Of the three forks that feed Lake Oroville, the Middle Fork of the Feather River is the only one undammed, so it remains wild and scenic. The river gradient varies from gentle at the upper end to very steep in the deep canyons of the lower reaches. The adjacent lands range from the most primitive imaginable to manicured golf courses and residential area. In the wild sections, huge boulders, cliffs and waterfalls are a part of the natural beauty of the area, but can make navigating the river and hiking difficult.
For kayakers and rafters up for one of the most challenging sections of whitewater anywhere, the Middle Fork of the Feather River serves up 32 miles of Class V rapids in a remote, pristine canyon. The river was designated as one of the original eight wild and scenic rivers by Congress, and is known throughout the West as one of the premiere whitewater descents in the state. Experienced whitewater kayakers take 3 to 4 days for the self-supported trip.
Those looking for fishing spots will enjoy access to both warm- and cold-water fish. The Middle Fork is full of riffles, runs, and holes that receive very little pressure throughout the season.
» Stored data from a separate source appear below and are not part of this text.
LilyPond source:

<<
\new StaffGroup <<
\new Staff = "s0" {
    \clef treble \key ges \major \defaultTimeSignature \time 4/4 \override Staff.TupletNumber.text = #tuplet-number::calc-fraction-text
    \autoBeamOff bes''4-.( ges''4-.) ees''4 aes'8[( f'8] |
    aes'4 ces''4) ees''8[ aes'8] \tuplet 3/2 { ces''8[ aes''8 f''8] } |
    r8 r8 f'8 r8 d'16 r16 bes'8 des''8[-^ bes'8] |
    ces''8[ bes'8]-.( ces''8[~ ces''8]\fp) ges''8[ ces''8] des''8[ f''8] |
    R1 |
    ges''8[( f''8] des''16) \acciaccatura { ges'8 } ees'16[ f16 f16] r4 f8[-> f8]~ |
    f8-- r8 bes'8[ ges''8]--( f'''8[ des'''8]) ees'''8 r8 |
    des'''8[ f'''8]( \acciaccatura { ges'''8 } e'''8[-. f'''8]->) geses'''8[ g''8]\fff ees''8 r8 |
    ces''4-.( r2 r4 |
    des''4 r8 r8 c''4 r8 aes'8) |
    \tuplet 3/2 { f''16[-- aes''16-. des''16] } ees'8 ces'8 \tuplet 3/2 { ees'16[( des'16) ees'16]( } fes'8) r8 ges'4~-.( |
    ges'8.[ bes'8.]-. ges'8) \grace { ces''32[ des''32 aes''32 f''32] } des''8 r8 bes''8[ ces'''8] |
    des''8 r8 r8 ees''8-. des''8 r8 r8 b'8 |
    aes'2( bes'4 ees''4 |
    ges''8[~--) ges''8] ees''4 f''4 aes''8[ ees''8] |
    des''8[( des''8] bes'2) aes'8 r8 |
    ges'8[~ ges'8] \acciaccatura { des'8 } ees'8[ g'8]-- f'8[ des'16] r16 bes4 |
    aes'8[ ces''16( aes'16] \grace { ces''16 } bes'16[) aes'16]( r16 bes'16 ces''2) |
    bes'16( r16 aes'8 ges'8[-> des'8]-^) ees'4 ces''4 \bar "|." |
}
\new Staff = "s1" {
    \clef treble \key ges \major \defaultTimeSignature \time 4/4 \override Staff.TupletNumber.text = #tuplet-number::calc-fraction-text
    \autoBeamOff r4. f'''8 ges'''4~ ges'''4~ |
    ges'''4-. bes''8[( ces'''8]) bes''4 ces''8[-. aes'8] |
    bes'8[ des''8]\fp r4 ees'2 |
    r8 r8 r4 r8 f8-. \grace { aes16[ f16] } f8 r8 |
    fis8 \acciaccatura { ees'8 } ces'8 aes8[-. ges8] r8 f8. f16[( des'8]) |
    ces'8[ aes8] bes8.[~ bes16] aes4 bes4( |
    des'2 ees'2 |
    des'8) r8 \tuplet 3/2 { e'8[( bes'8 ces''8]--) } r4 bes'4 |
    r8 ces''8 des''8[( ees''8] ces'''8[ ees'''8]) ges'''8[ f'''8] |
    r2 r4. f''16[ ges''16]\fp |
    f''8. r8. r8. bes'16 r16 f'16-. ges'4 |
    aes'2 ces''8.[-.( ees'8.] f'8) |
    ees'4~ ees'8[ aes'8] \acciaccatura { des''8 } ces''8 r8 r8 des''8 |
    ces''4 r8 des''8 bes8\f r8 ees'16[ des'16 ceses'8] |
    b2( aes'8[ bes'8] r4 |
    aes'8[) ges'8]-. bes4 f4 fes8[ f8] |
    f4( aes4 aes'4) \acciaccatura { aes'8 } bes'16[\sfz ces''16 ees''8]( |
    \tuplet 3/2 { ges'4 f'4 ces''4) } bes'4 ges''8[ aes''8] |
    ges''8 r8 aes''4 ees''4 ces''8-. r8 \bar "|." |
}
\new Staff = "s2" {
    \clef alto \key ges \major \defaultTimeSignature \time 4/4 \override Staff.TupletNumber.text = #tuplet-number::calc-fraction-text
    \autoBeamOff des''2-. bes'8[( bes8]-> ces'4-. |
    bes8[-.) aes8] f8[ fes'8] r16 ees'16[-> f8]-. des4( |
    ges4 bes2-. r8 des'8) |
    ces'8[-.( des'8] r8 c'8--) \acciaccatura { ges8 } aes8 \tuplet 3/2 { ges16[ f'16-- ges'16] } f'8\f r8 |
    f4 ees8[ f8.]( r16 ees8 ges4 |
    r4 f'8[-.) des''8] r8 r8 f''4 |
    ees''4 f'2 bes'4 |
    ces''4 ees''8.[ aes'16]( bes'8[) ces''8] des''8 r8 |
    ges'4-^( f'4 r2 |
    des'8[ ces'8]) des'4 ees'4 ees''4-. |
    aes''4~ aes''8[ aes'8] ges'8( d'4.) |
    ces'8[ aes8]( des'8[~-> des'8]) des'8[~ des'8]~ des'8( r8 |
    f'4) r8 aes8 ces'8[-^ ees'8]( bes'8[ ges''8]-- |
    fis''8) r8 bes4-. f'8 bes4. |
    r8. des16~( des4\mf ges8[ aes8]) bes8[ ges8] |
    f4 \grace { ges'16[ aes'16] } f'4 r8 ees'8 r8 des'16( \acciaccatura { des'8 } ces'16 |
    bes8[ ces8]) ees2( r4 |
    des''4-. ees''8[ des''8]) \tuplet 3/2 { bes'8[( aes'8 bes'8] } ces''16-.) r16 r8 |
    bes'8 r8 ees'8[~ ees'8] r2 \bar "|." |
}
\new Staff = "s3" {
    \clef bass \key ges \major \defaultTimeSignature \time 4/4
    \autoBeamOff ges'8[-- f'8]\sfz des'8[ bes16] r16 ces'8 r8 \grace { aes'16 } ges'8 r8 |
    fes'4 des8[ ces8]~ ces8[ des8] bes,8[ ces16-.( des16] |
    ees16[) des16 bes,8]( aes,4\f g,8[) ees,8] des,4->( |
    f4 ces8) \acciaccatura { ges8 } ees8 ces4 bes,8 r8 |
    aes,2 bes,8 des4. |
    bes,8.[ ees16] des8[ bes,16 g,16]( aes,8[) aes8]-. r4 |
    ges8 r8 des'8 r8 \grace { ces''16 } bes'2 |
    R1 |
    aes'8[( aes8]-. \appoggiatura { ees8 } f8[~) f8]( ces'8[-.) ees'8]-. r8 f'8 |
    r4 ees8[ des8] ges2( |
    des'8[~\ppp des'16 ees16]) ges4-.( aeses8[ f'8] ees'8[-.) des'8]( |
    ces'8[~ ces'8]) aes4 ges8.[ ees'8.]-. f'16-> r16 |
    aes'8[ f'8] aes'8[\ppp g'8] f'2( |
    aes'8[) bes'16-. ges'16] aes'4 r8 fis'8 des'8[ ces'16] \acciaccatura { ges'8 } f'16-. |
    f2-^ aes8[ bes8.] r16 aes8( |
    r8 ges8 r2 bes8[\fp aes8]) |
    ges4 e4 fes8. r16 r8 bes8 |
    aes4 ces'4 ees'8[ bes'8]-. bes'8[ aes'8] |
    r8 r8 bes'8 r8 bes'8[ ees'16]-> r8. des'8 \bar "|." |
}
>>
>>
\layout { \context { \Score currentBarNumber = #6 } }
The wild and stocked brown and rainbow trout are known to be hard-fighting fish, so come prepared for a fight.
The Middle Fork's History
The Middle Fork of the Feather River was one of eight “charter” rivers designated with the passage of the Wild & Scenic Rivers Act in 1968. Of the 77.6 miles of the Middle Fork of the Feather River designated as Wild & Scenic, 32.9 miles are wild (generally inaccessible except by trail), 9.7 miles are scenic (accessible in places by roads but largely undeveloped), and 35 miles are recreational (readily accessible by road/railroad with some development along the shore).